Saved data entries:
Segment Open

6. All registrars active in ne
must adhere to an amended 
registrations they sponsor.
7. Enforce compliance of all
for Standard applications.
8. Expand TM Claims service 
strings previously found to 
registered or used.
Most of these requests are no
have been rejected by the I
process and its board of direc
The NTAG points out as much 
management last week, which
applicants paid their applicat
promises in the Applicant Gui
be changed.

Segment Closed

Duplicate every line of the listing above, keeping each one identical to the original.

OUTPUT OF THE EXERCISE:
6. All registrars active in ne
must adhere to an amended 
registrations they sponsor.
7. Enforce compliance of all
for Standard applications.
8. Expand TM Claims service 
strings previously found to 
registered or used.
Most of these requests are no
have been rejected by the I
process and its board of direc
The NTAG points out as much 
management last week, which
applicants paid their applicat
promises in the Applicant Gui
be changed.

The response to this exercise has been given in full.